◆ INSTRUCTIONS TO FOLLOW
Write out word for word the part of the value-equal substrings problem below that runs from "A value-equal string is" up to and including "length of 3.".

◆ TEXT TO READ
1933. Check if String Is Decomposable Into Value-Equal Substrings 🔒

Description

A value-equal string is a string where all characters are the same.

• For example, "1111" and "33" are value-equal strings.
• In contrast, "123" is not a value-equal string.

Given a digit string s, decompose the string into some number of consecutive value-equal substrings where exactly one substring has a length of 2 and the remaining substrings have a length of 3.

Return true if you can decompose s according to the above rules. Otherwise, return false.

A substring is a contiguous sequence of characters in a string.

 

Example 1:

Input: s = "000111000"
Output: false
Explanation: s cannot be decomposed according to the rules because ["000", "111", "000"] does not have a substring of length 2.

Example 2:

Input: s = "00011111222"

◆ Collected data
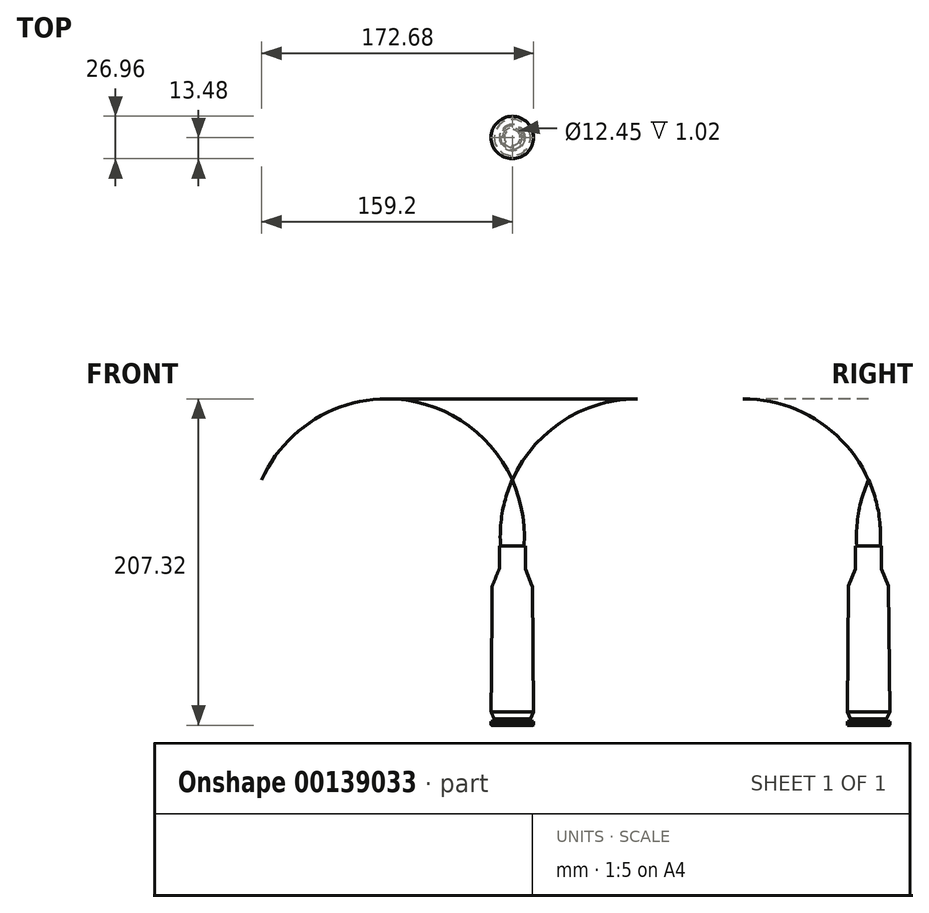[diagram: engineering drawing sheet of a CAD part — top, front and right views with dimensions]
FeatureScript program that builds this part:
annotation { "Feature Type Name" : "Feature", "Feature Type Description" : "" }
export const myFeature = defineFeature(function(context is Context, id is Id, definition is map)
    precondition{}
    {
        {
            var Q0;
            Q0=qCreatedBy(makeId("Front.planeOp"),FACE);
            var sketch = newSketch(context, id + "F0", { "sketchPlane" : qUnion([Q0])});
            skLineSegment(sketch, "E0", {"start": v(0, -92) * mm, "end": v(0, 75.96) * mm, "construction": true});
            skLineSegment(sketch, "E1", {"start": v(-81.81, 0) * mm, "end": v(-13.22, 0) * mm, "construction": true});
            skLineSegment(sketch, "E2", {"start": v(-13.22, 0) * mm, "end": v(-13.47, 0.25) * mm});
            skLineSegment(sketch, "E3", {"start": v(-13.47, 0.25) * mm, "end": v(-13.47, 2.5) * mm});
            skLineSegment(sketch, "E4", {"start": v(-13.47, 2.5) * mm, "end": v(-11.5, 2.5) * mm});
            skLineSegment(sketch, "E5", {"start": v(-11.5, 2.5) * mm, "end": v(-11.5, 4) * mm});
            skLineSegment(sketch, "E6", {"start": v(-11.5, 4) * mm, "end": v(-13.47, 8.5) * mm});
            skLineSegment(sketch, "E7", {"start": v(-13.47, 8.5) * mm, "end": v(-12.75, 88.37) * mm});
            skLineSegment(sketch, "E8", {"start": v(-8.25, 99.37) * mm, "end": v(-8.25, 114) * mm});
            skLineSegment(sketch, "E9", {"start": v(-8.25, 114) * mm, "end": v(-7.44, 114) * mm});
            skLineSegment(sketch, "E10", {"start": v(0, 114) * mm, "end": v(0, 0) * mm});
            skLineSegment(sketch, "E11", {"start": v(-12.75, 88.37) * mm, "end": v(-8.25, 99.37) * mm});
            skLineSegment(sketch, "E12", {"start": v(0, 114) * mm, "end": v(0, 155.8) * mm});
            skArc(sketch, "E13", {"start": v(0, 155.8) * mm, "mid": v(-6.3, 135.36) * mm, "end": v(-7.44, 114) * mm});
            skLineSegment(sketch, "E14.trimOffspring", {"start": v(0, 0) * mm, "end": v(86.14, 0) * mm, "construction": true});
            skLineSegment(sketch, "E15", {"start": v(-13.22, 0) * mm, "end": v(-6.22, 0) * mm});
            skLineSegment(sketch, "E16", {"start": v(-6.22, 0) * mm, "end": v(-6.22, 1.02) * mm});
            skLineSegment(sketch, "E17", {"start": v(-6.22, 1.02) * mm, "end": v(-5, 1.02) * mm});
            skLineSegment(sketch, "E18", {"start": v(-5, 1.02) * mm, "end": v(-5, 0) * mm});
            skLineSegment(sketch, "E19", {"start": v(-5, 0) * mm, "end": v(0, 0) * mm});
            skLineSegment(sketch, "E20", {"start": v(0, 103.22) * mm, "end": v(0, 114) * mm});
            skSolve(sketch);
        }
        {
            var Q0;
            Q0=makeQuery(id+"F0.imprint","IMPRINT",FACE,{"disambiguationData":[TD([[makeQuery(id+"F0.imprint","IMPRINT",EDGE,{"derivedFrom":sQuery(id+"F0.wireOp",EDGE,"E2")}),-1.0]])]});
            var Q1;
            Q1=sQuery(id+"F0.wireOp",EDGE,"E12");
            revolve(context, id + "F1", {"entities" : qUnion([Q0]), "axis" : qUnion([Q1]), "revolveType" : RevolveType.FULL});
        }
        {
            var Q0;
            Q0=makeQuery(id+"F1.opRevolve","SWEPT_EDGE",EDGE,{"disambiguationData":[OSD([sQuery(id+"F0.wireOp",EDGE,"E8"),sQuery(id+"F0.wireOp",EDGE,"E11")])]});
            var Q1;
            Q1=makeQuery(id+"F1.opRevolve","SWEPT_EDGE",EDGE,{"disambiguationData":[OSD([sQuery(id+"F0.wireOp",EDGE,"E7"),sQuery(id+"F0.wireOp",EDGE,"E11")])]});
            fillet(context, id + "F2", {"entities" : qUnion([Q0, Q1]), "radius" : 1 * mm, "tangentPropagation" : true, "allowEdgeOverflow" : false});
        }
        {
            var Q0;
            Q0=qCreatedBy(makeId("Right.planeOp"),FACE);
            cPlane(context, id + "F3", {"entities" : qUnion([Q0]), "cplaneType" : CPlaneType.OFFSET, "offset" : 25 * mm, "width" : 150 * mm, "height" : 150 * mm});
        }
    });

◆ THE OUTPUT
A value-equal string is a string where all characters are the same.

• For example, "1111" and "33" are value-equal strings.
• In contrast, "123" is not a value-equal string.

Given a digit string s, decompose the string into some number of consecutive value-equal substrings where exactly one substring has a length of 2 and the remaining substrings have a length of 3.